### To-do item
Reproduce verbatim the lines running from the start of the entries through the line that contains "Check tomorrow weather", including that line.

### Plain-text document sources
------------------------
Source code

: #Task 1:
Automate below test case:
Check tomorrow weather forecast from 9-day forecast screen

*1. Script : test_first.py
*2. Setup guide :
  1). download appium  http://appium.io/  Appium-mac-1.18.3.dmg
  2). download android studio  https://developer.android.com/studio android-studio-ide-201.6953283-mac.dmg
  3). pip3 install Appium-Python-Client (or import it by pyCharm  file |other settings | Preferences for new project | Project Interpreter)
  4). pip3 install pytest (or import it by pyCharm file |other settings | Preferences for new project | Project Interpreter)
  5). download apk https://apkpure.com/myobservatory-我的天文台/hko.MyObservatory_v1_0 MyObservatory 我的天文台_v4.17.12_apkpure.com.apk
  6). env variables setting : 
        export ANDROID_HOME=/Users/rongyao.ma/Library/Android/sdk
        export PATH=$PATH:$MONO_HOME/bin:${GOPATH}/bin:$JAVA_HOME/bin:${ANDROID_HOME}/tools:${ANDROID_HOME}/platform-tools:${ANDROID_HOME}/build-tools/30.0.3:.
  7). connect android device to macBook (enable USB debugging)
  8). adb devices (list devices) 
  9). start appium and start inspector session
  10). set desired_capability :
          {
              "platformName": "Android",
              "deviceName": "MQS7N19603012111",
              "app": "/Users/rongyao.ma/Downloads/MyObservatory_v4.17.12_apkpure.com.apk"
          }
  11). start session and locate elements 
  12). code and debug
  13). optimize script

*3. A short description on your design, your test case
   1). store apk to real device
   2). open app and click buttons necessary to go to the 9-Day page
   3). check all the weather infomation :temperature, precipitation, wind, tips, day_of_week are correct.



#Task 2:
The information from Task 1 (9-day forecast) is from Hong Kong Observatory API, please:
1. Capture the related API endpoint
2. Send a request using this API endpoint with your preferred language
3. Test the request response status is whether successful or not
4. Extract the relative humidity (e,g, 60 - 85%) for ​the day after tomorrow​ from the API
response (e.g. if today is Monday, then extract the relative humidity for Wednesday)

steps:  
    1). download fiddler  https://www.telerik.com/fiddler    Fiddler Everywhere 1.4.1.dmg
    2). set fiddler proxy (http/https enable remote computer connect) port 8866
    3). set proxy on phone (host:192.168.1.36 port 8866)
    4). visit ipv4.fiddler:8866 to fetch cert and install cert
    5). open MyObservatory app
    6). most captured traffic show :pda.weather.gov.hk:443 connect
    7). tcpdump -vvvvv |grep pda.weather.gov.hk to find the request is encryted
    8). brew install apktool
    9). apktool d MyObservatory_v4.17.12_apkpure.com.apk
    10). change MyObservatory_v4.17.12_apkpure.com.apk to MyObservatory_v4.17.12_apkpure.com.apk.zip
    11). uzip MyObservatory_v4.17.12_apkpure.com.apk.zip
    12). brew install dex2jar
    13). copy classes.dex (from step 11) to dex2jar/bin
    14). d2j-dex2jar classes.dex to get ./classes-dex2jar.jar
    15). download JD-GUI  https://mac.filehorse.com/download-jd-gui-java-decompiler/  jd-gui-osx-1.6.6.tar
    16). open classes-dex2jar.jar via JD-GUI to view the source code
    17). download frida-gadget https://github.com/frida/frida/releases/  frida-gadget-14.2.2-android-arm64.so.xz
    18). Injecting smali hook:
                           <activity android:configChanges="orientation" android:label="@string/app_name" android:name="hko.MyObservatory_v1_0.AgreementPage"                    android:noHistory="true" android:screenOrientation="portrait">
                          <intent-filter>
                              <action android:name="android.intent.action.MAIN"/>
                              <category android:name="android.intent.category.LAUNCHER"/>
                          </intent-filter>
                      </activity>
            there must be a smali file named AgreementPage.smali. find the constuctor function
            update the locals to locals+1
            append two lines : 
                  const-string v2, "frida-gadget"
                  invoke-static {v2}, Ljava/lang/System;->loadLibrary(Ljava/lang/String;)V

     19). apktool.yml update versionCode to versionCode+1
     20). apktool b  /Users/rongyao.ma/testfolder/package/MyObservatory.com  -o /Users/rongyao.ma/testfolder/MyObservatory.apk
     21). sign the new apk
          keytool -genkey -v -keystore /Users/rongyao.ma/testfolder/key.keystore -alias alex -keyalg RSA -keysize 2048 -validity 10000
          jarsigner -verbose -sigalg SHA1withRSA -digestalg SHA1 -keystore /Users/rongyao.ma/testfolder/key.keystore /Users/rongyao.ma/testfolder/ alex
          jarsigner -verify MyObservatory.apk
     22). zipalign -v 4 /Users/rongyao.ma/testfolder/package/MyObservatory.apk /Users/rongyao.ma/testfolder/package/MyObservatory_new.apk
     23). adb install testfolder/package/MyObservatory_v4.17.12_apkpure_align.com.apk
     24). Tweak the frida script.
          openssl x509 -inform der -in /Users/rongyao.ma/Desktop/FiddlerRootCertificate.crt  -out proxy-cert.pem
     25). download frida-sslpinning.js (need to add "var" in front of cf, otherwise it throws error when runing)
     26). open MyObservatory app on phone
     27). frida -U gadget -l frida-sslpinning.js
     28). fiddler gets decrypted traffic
------------------------
### Written solution
Source code

: #Task 1:
Automate below test case:
Check tomorrow weather forecast from 9-day forecast screen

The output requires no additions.